■ **Work required**: List each line of the data that holds the string "shirt", please.

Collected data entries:
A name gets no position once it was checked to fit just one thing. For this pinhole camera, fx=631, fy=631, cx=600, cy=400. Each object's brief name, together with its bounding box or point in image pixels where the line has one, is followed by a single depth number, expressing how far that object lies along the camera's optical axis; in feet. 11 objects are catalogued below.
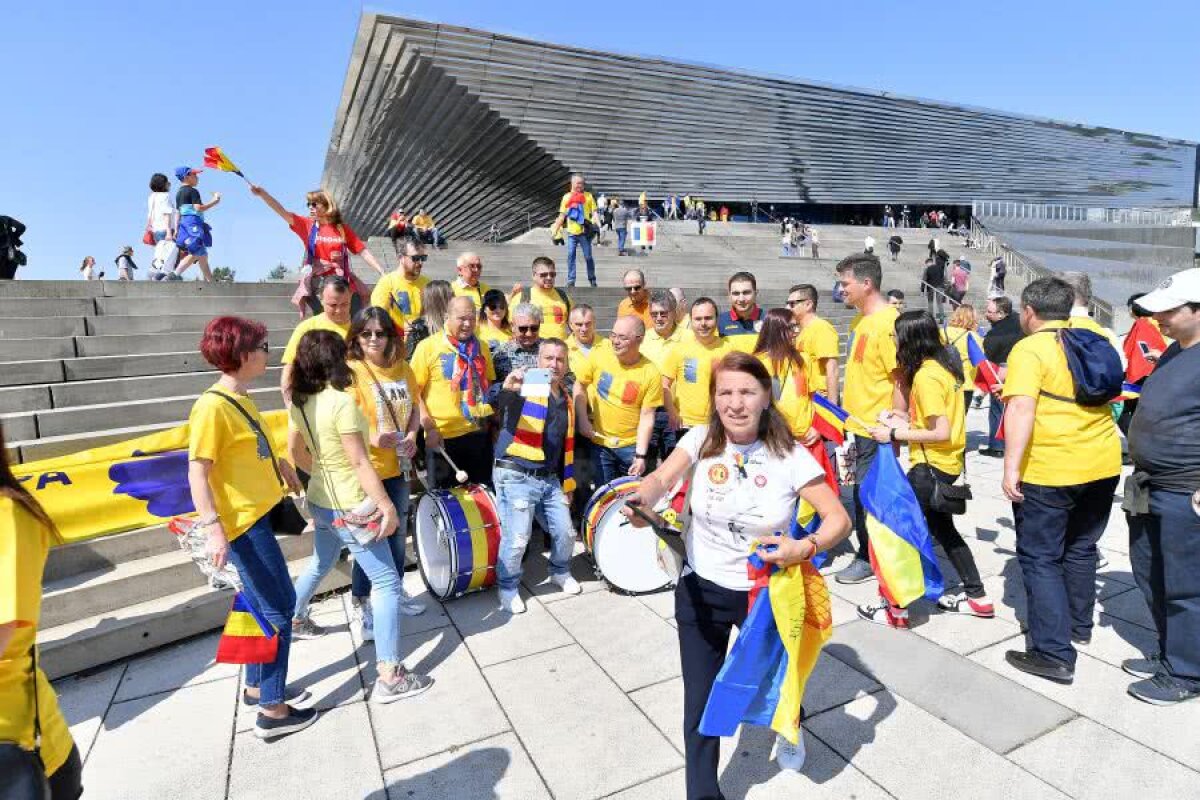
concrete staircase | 12.50
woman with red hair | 8.79
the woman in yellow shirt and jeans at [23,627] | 4.75
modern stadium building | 89.45
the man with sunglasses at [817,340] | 15.44
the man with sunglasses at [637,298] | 20.86
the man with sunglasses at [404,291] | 19.34
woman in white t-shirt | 7.12
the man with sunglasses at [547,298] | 20.74
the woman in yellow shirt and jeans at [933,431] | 11.91
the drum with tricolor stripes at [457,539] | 13.37
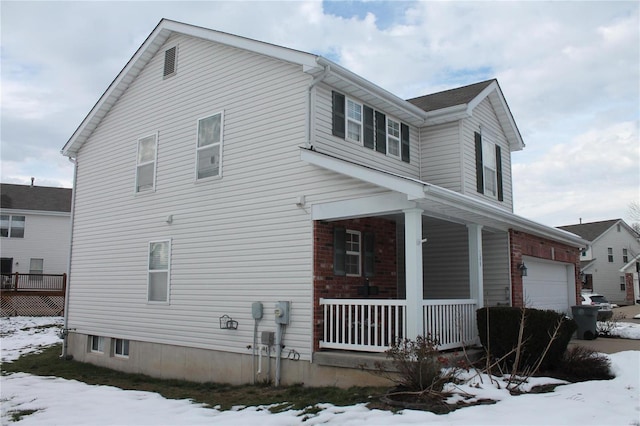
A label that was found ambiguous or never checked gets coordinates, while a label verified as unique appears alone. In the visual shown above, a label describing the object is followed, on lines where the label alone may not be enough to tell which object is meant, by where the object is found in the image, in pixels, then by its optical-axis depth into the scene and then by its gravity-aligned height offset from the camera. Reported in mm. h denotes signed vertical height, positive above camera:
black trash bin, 14562 -844
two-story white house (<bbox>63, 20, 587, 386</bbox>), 10320 +1456
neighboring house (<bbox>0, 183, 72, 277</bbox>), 32688 +3023
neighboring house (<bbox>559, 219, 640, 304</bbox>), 41844 +2582
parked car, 22856 -515
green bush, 9359 -780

■ **Exercise response**:
the woman in yellow shirt and jeans at [23,627] | 4.75
woman in white t-shirt | 7.12
the woman in yellow shirt and jeans at [933,431] | 11.91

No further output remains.